The defined benefit obligations recognised in the balance sheet
represents the present value of the defined benefit obligation as
adjusted for unrecognised actuarial gains and losses and unrecognised
past service costs, and as reduced by the fair value of plan assets, if
applicable. Any defined benefit asset (negative defined benefit
obligations resulting from this calculation) is recognised representing
the unrecognised past service cost plus the present value of available
refunds and reductions in future contributions to the plan.
(iii)Other long term employee benefits
Entitlements to annual leave and sick leave are recognised when they
accrue to employees.
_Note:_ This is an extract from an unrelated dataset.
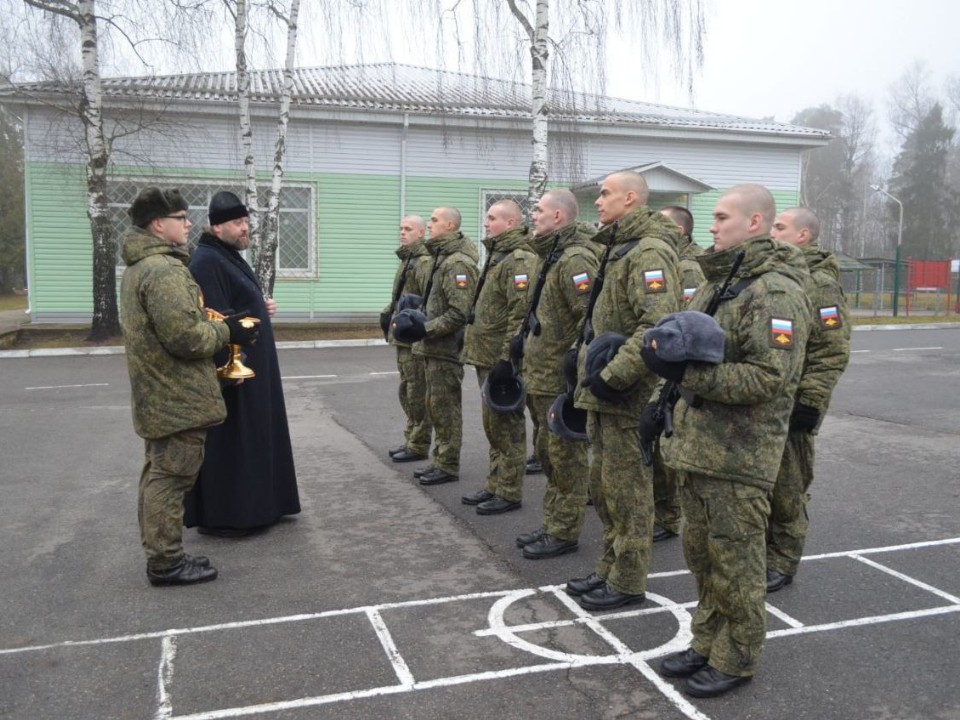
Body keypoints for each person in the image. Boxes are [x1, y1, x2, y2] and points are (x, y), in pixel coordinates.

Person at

Sick leave can only be availed while annual leave
can either be availed or encashed subject to a restriction on the
maximum number of accumulation of leaves. The Company determines the
liability for such accumulated leaves using the Projected Accrued
Benefit Method with actuarial valuations being carried out at each
balance sheet date
10. Provision for Taxation
Income tax expense comprises of current tax (i.e. amount of tax for the
period determined in accordance with the Income Tax Act, 1961),
deferred tax charge or credit (reflecting the tax effects of timing
differences between accounting income and taxable income for the
period) and fringe benefit tax (computed in accordance with the
relevant provisions of the Income tax Act, 1961).
The deferred tax charge or credit and the corresponding deferred tax
liabilities or assets are recognised using the tax rates that have been
enacted or substantively enacted by the balance sheet date.
Deferred tax assets are recognised only to the extent there is
reasonable certainty that the assets can be realised in future;
however, where there is unabsorbed depreciation or carry forward loss
under taxation laws, deferred tax assets are recognised only if there
is a virtual certainty of realisation of such assets. Deferred tax
assets are reviewed as at each balance sheet date to reassess
realisation.
11. Provisions and Contingencies
The company creates a provision when there exists a present obligation
as a result of a past event that probably requires an outflow of
resources and a reliable estimate can be made of the amount of the
obligation. A disclosure for a contingent liability is made when there
is a possible obligation or a present obligation that may, but probably
will not require an outflow of resources. When there is a possible
obligation or a present obligation in respect of which likelihood of
outflow of resources is remote, no provision or disclosure is made.
12. Earnings per share
The basic and diluted earnings per share ("EPSÂ) is computed by
dividing the net profit after tax for the year by weighted average
number of equity shares outstanding during the year.